Ebbe und Flut – der Einfluss des Mondes auf die Gezeiten

An den Küsten lässt sich täglich ein bemerkenswertes Schauspiel beobachten: Dort, wo vor wenigen Stunden noch Land („Watt“) war, kommt es zur Flut, später kehrt sich das ganze zum. Zweimal am Tag kommt es zur Flut und zweimal zur Ebbe. Selbst mitten auf dem Meer kommt es, wenn auch weniger stark, zu einem Steigen und Sinken des Wasserstandes.

Das Wechselspiel aus Ebbe und Flut nennt man Gezeiten. Wer es maritimer ausdrücken möchte, redet von Tiden. Die Gezeiten sind das Resultat eines sehr komplexen Zusammenspieles verschiedener Körper und Kräfte. Neben kosmischen Kräften haben irdische Dinge wie geographische Formationen, Wetter etc. einen großen Einfluss auf seine Ausprägung, wenn auch nicht die Entstehung. Noch komplizierter wird es, bezieht man in seine Überlegungen auch die geneigte Erdachse die relativ zur Erdbahn gekippte Mondbahn ein. Sicherlich ist das alles wichtig, um Gezeiten umfassend zu verstehen und Voraussagen zu machen, jedoch steigen die Verständnisschwierigkeiten im selben Maße, wie die Komplexität steigt, wenn alle möglichen Determinanten Berücksichtigung finden. Die Entstehung der Gezeiten und ihre Grundzüge lassen sich indes mit etwas elementarer Astrophysik erklären und sind nicht allzu kompliziert.

Gravitationskraft

Körper ziehen sich gegenseitig an. Das gilt ausnahmslos für alle Körper – für kleinste, besonders aber für große. Genauer ausgedrückt, sind es Massen, die sich gegenseitig anziehen. Diese Anziehungskraft nennt man auch Gravitationskraft, was einfach nur das Fremdwort für „Anziehungskraft“ ist. Der Mond als ein sehr großer (und massereicher) Körper hat eine große Gravitationskraft, die Erde hat mehr Masse und dementsprechend eine noch größere Gravitationskraft.

Rotationskräfte

Die Erde zieht also den Mond und der Mond die Erde an, zusammenprallen tun sie dennoch nicht. Erde und Mond sind unabhängig voneinander initial in Bewegung.
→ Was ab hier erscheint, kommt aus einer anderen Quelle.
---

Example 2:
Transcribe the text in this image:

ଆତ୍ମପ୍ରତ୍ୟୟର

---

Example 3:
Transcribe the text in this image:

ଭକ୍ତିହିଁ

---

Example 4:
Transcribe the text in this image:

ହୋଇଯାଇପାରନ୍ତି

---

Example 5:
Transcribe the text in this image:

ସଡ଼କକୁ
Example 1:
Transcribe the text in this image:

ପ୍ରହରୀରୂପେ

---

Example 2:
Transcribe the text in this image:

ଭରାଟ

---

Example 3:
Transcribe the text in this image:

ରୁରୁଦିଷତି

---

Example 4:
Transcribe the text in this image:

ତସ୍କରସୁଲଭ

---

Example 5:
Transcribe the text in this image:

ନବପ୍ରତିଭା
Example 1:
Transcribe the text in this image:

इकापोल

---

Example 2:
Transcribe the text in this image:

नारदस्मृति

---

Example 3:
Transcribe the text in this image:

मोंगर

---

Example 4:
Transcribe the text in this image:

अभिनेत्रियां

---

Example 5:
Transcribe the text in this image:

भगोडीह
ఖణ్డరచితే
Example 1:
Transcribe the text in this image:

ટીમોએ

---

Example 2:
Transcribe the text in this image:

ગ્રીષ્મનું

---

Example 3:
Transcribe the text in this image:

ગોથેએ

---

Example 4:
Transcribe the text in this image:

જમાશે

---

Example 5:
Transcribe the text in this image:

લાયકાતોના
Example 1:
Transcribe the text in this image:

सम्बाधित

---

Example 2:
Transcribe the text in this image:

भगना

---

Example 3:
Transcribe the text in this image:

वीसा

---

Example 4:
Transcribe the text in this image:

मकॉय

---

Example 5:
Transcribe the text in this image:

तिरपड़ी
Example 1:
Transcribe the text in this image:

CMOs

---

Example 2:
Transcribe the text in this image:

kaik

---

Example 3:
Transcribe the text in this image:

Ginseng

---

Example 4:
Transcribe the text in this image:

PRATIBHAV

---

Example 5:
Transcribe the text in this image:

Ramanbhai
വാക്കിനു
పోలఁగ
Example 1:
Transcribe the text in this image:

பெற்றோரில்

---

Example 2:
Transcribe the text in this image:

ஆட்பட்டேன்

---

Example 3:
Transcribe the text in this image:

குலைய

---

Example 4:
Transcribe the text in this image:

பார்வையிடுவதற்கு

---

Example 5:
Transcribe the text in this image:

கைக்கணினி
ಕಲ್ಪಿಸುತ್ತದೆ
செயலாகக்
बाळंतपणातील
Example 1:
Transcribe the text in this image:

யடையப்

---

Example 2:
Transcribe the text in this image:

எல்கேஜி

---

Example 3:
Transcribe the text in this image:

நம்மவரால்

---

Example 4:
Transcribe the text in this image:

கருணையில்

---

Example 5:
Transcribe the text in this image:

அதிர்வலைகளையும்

Eine Bewegung besteht aus einer Richtung und einer Geschwindigkeit, und diese Kombination lässt sich mathematisch mit einem Vektor beschreiben.

Bewegen sich zwei Kraftwagen entgegengesetzt auf den Fahrbahnen, verlaufen die Richtungen der beiden Vektoren genau entgegengesetzt, und es passiert nichts weiter. Haben aber zwei Körper ausreichend große Massen und Initialgeschwindigkeiten, so kommt es zur Umkreisung des größeren Körpers durch den masseärmeren. Die Gravitationskraft des massereicheren Körpers wirkt bei der Rotation als sogenannte Zentripetalkraft, die dafür verantwortlich ist, dass sich die Körper nicht voneinander entfernen (umgekehrt übt der kleinere Körper dieselben Kräfte aus, nur eben geringer). Die Zentripetalkraft leitet sich von den lateinischen Wörtern „centrum“ (Mittelpunkt) und „petere“ (nach etwas streben) ab. Etwas strebt demnach zu einem Mittelpunkt.
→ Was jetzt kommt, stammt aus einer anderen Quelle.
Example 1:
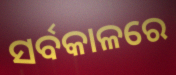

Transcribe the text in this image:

ସର୍ବକାଳରେ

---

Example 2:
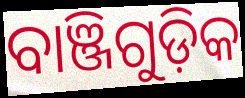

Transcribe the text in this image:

ବାଞ୍ଜିଗୁଡ଼ିକ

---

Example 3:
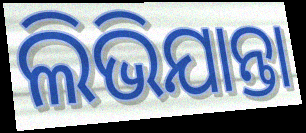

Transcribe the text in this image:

ଲିଭିଯାନ୍ତା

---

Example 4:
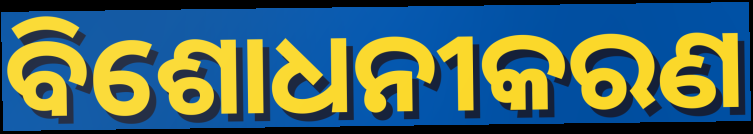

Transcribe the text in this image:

ବିଶୋଧନୀକରଣ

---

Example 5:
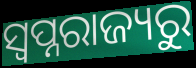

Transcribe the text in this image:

ସ୍ୱପ୍ନରାଜ୍ୟରୁ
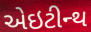
એઇટીન્થ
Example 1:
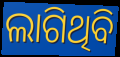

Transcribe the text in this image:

ଲାଗିଥିବି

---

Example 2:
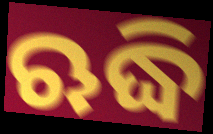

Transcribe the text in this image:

ଋଦ୍ଧି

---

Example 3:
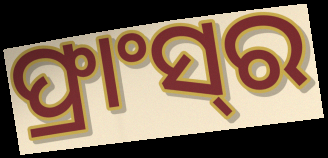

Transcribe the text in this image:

ଫ୍ରାଂସ୍‍ର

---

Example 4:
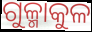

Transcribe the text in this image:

ଗୁଳ୍ମାକୁଳ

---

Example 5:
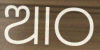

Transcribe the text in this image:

ଆଠ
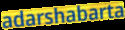
adarshabarta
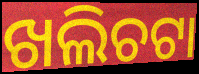
ଖଲିଚଟା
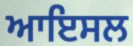
ਆਇਸਲ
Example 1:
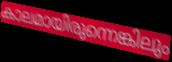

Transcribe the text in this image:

കാലമായിരുന്നെങ്കിലും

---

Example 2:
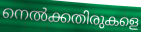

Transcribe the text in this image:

നെൽക്കതിരുകളെ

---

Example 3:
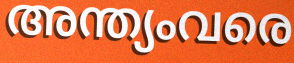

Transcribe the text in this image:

അന്ത്യംവരെ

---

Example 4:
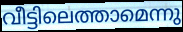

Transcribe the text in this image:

വീട്ടിലെത്താമെന്നു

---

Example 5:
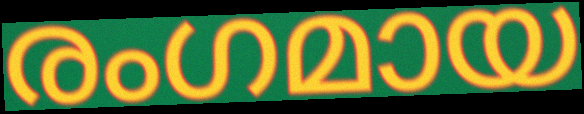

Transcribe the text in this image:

രംഗമായ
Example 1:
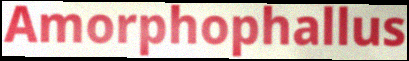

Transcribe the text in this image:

Amorphophallus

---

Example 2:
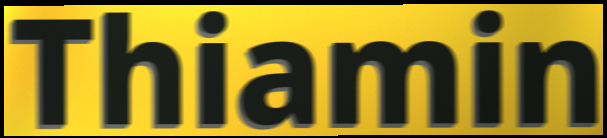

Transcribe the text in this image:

Thiamin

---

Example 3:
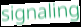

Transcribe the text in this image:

signaling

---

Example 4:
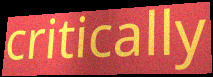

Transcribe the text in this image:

critically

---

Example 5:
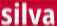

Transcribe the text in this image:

silva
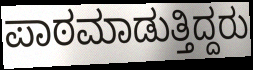
ಪಾಠಮಾಡುತ್ತಿದ್ದರು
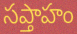
సప్తాహం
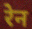
रेन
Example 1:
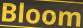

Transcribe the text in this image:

Bloom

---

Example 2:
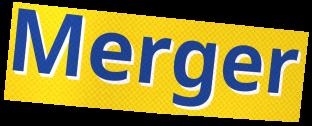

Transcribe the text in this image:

Merger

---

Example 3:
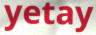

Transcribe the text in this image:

yetay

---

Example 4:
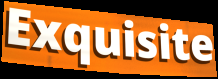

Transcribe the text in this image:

Exquisite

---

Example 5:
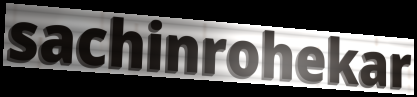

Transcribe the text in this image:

sachinrohekar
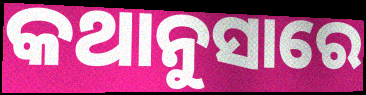
କଥାନୁସାରେ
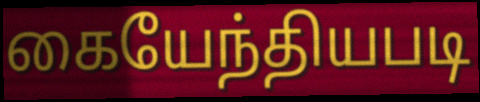
கையேந்தியபடி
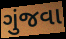
ગુંજવા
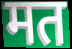
मत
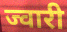
ज्वारी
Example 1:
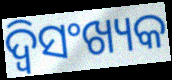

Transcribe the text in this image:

ଦ୍ୱିସଂଖ୍ୟକ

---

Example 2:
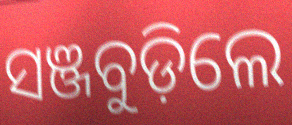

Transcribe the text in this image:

ସଞ୍ଜବୁଡ଼ିଲେ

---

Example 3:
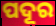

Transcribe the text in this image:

ପଦୂର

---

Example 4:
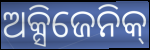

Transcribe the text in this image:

ଅକ୍ସିଜେନିକ୍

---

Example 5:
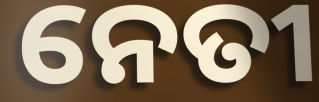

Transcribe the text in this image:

ନେତୀ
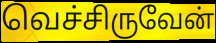
வெச்சிருவேன்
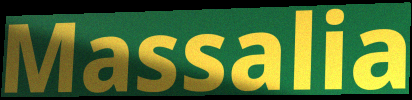
Massalia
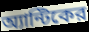
অ্যান্টিকের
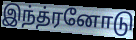
இந்த்ரனோடு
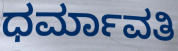
ಧರ್ಮಾವತಿ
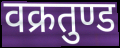
वक्रतुण्ड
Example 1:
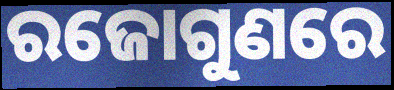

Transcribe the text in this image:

ରଜୋଗୁଣରେ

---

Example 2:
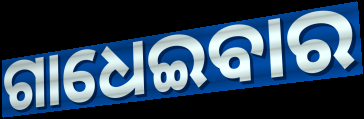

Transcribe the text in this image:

ଗାଧେଇବାର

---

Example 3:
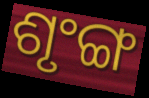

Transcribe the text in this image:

ଶୃଂଙ୍ଗ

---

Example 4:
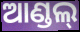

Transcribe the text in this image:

ଆଣ୍ଡଲ୍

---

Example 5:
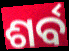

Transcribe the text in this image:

ଶର୍ବ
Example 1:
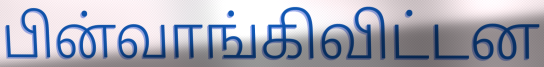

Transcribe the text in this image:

பின்வாங்கிவிட்டன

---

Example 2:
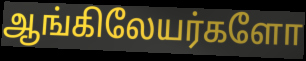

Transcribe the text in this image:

ஆங்கிலேயர்களோ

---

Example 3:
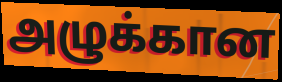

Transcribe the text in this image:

அழுக்கான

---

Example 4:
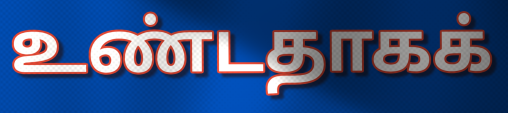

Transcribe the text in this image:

உண்டதாகக்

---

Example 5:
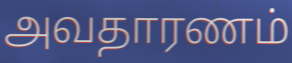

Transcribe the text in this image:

அவதாரணம்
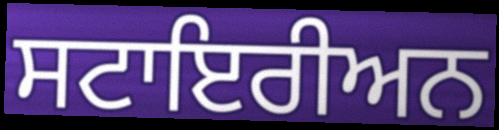
ਸਟਾਇਰੀਅਨ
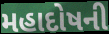
મહાદોષની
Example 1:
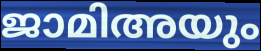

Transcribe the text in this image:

ജാമിഅയും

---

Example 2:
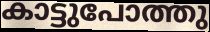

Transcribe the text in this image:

കാട്ടുപോത്തു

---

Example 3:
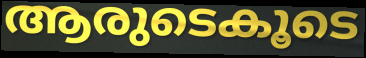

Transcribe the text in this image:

ആരുടെകൂടെ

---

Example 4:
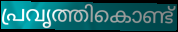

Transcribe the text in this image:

പ്രവൃത്തികൊണ്ട്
Die Folge der Zentripetalkraft (die isoliert aber gar nicht bestünde) wäre der „Unfall“, der Zusammenprall der beiden Körper. Dass es nicht dazu kommt, liegt an der Zentrifugalkraft. Die ursprünglichen Bewegungen der beiden Körper lösen sich nicht einfach ins Nichts auf, sie erhalten sich als Zentrifugalkräfte. „Fugere“ ist ein lateinisches Verb und steht für „fliehen“. Die Zentrifugalkraft lässt sich als Fliehkraft beschreiben. Etwas flieht vor dem Mittelpunkt.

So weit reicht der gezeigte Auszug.